Workshop [2] : Le racle

X. m’évoque avec nostalgie cette époque révolue, insouciante, où il se retrouvait avec ses potes pour faire des jeux sur ordinateur. Le sentiment d’appartenance et de partage, tout ce qui s’est défait lorsque les uns et les autres se sont mariés, ont eu des enfants, sont partis travailler ailleurs, se sont engouffrés dans les obligations et l’hémorragie du temps, loin du fun et de la gratuité.

Je repense à cette semaine pennsylvanienne, en compagnie de lui, O., V., mon mari, nos enfants académiques, une bonne fraction de mes collaborateurs proches. Dans ma salle à manger avec mes garçons jouant dans leur chambre pendant que la tempête de neige s’abat sur la ville, dans une vieille usine d’allumettes transformée en distillerie à déguster des whiskies, dans un bar tout en miroirs et lampes Tiffany, autour de cafés sur des tables en bois vintage, dans une salle d’université sous le vidéoprojecteur, autour d’un lac gelé à se lancer des boules de neige.

Partout, nous sommes unis par le désir d’apporter la petite pierre à la cathédrale de la science. Nous sommes unis par cette étrange curiosité scientifique et l’allumage de notre cerveau quand le puzzle est mis sur la table. Cette chose nous lie, comme une excuse, comme un jeu sur ordinateur. Mais ce qu’il y a d’enviable, c’est qu’en saisissant cette excuse, nous nous retrouvons dans les plus jolis recoins du monde, à nous sustenter et à bavarder, à nous croiser et re-croiser, à re-connecter. Et plusieurs fois par semaine, nous nous réunissons tous en ligne, pour avancer sur nos projets et nous charrier mutuellement.

Je dis : Tu sais, cette Collaboration G., c’est pour moi exactement cela. Notre métier nous fournit une excuse pour continuer à appartenir à un groupe de belles personnes avec une visée commune, à pouvoir être tour à tour dans la déconnade et le sérieux, à avoir ensemble les yeux qui brillent. Pour nous, physiciens, ça ne s’est jamais terminé, cette époque où l’on se retrouvait pour jouer ensemble. Parce que les obligations, les engagements temporels, ce sont justement de se réunir et de construire ensemble. Et le fun et la gratuité, c’est notre cœur de métier.

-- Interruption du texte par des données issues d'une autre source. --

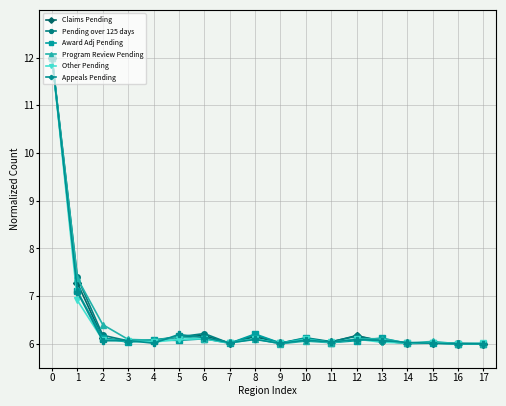

What is the total value across all series at 16?

36.0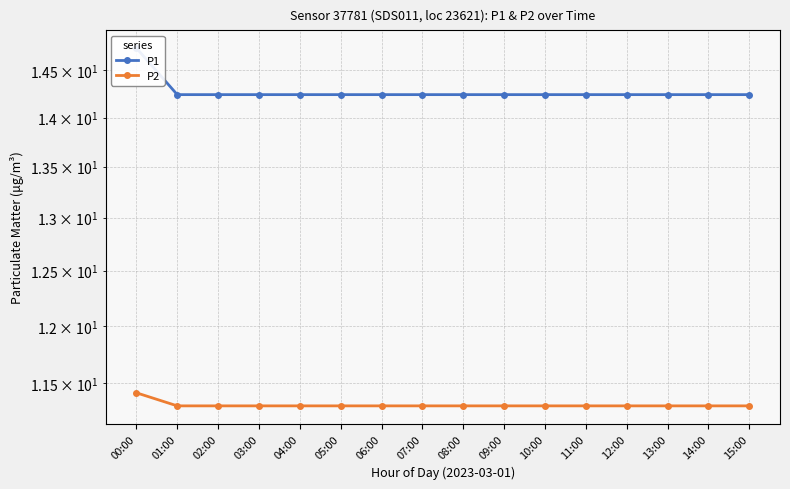

What is the value of the P2 point at the 15th from the left?

11.3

Car oui, tout ça est parfaitement gratuit – nous ne causons aucune guerre, aucune crise financière, nous ne sommes une menace pour personne, simplement une bande de neuro-atypiques qui veulent leur dose de dopamine. Et par la même occasion, nous faisons avancer les connaissances de l’Humanité, nous rêvons et faisons rêver.

Qu’un tel métier existe : un miracle.
Que je l’exerce : un racle, i.e., un double mi-racle.

Participants au Premier Congrès de Solvay, 1911, dont Max Planck, Arnold Sommerfeld, Ernest Rutherford, Marie Curie, Henri Poincaré, Albert Einstein, Paul Langevin… La grâce solitaire de Marie Curie (elle aussi probablement hautement neuro-atypique et tarée) dans cette bande de neuro-atypique mâles moustachus et complètement tarés.